First Floor Interior Displays
Native American Heritage Month
November is Native American Heritage Month. The display highlights books by indigenous authors on different aspects of Ojibwe culture: politics, spiritual practices, and world view, history, poetry, and more.
Flip Through Some Feel Good
A selection of titles from the NPR's "We did it for the LOLs" reading list. The list includes 100 reader-picked funny books.
International Games Week
International Games Week is November 3 - 9 and is "is an initiative run by volunteers from around the world to reconnect communities through their libraries around the educational, recreational, and social value of all types of games."
Fourth Floor Display
The exhibits in these cases relate to the Ramseyer-Northern Bible Society Collection. This collection began with the goal of demonstrating the history of the development of the Bible in English but gradually became much more extensive in illustrating the whole process of the translation of the Bible, not only into English but also into many other languages. The Collection now numbers over 1,800 volumes, representing 410 languages.
Book History from Manuscript to Print
Students enrolled in ENGL 5661 Publishing in the Middle Ages (Spring 2019), assisted in curating exhibit items from the Ramseyer Northern Bible Society Collection to explore the transition from manuscripts to early print culture in England and Europe. This exhibit was prepared by Dr. Krista Sue-Lo Twu, Assoc.
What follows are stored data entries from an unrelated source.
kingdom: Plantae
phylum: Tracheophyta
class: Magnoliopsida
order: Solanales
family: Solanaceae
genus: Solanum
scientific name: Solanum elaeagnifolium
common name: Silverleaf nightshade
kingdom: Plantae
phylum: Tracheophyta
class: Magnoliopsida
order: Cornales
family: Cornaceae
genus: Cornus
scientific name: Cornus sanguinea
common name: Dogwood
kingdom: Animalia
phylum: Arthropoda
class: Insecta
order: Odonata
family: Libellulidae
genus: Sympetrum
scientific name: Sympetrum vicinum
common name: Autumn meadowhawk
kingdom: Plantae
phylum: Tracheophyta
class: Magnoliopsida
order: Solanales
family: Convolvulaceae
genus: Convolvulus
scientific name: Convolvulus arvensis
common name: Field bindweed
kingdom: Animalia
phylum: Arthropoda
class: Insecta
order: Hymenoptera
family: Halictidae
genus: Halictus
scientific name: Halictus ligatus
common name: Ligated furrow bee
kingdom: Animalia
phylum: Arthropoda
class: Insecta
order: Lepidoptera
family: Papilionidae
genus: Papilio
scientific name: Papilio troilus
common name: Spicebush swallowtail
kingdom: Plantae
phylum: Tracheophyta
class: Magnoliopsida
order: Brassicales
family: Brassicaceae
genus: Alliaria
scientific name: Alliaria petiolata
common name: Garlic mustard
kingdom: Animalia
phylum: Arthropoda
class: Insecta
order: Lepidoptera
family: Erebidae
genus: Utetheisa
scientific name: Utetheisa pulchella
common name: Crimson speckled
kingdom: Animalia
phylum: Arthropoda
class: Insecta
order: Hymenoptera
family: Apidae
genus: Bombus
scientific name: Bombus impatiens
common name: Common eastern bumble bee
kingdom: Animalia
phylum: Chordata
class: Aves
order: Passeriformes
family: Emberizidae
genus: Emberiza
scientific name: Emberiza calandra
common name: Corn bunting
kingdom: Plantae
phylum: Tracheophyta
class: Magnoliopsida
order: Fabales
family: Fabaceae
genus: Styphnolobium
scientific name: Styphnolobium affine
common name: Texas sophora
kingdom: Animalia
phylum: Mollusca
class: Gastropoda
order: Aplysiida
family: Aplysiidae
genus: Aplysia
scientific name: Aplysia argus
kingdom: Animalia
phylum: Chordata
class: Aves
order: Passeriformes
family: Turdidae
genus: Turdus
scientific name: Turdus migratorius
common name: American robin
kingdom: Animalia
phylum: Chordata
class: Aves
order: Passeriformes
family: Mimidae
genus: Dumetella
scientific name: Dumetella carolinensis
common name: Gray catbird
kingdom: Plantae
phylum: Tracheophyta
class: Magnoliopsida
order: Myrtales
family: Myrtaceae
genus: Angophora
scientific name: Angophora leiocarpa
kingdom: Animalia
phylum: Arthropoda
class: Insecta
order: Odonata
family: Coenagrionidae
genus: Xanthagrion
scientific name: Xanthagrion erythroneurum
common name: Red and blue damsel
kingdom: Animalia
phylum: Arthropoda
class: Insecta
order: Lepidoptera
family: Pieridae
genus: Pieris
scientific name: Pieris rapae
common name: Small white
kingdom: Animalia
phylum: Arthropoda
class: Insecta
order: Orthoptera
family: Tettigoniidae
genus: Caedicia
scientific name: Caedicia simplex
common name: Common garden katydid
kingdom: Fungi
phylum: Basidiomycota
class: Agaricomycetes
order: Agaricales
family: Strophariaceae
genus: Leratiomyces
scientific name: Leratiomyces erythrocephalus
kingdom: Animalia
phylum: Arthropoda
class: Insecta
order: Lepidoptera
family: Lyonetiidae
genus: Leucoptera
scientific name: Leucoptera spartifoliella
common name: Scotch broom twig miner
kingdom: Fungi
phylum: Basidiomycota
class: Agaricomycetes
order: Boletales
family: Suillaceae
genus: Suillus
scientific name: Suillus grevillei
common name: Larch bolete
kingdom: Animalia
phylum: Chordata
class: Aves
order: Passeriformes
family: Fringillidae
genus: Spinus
Prof. of Medieval & Renaissance Literature; and Aimee Brown, University Archivist; Scott Bjorlund, Grace Carlson, Tabetha Durdall, Cass Hanson, Kasey Helms, Brandon Killen, Nolan Olsen, Paying Thao, Allyson Walz, Gaolie Xiong.
The Saint John’s Bible
This display highlights a seven-volume edition of the Saint John’s Bible, which was generously given to UMD’s Kathryn A. Martin Library by Dr. Thomas J. Farrell, Professor Emeritus, Department of English, Linguistics, and Writing Studies (ELWS).
In 1998, Saint John's Abbey and University commissioned renowned calligrapher Donald Jackson to produce a hand-written, hand-illuminated Bible. The Saint John’s Bible, completed in December 2011, brought together dozens of theologians, scholars, calligraphers, and artists from Minnesota and the United Kingdom.
The display includes a copy of the Complete Parallel Bible, which is part of the Ramseyer-Northern Bible Society Collection. It provides an ideal parallel text for comparing English translations of Bible passages.
This display was curated and produced by Dr. Krista Sue-Lo Twu, Associate Professor, ELWS, in collaboration with Aimee Brown, UMD Archivist. Dr. Twu teaches and researches Medieval & Early Modern Material Book History & Culture.
The Bible in Literature
Scripture has influenced works of literature, gospel music, film, and new media.
English Master of Arts students taking a Graduate Seminar in Early Literature (Engl. 8171) curated this exhibit, using texts from the Ramseyer-Northern Bible Society collection at the Kathryn A. Martin Library.
Dr. Krista Sue-Lo Twu, associate professor in the Department of English, Linguistics, and Writing Studies, provided direction to the students, with assistance from UMD Archivist Aimee Brown.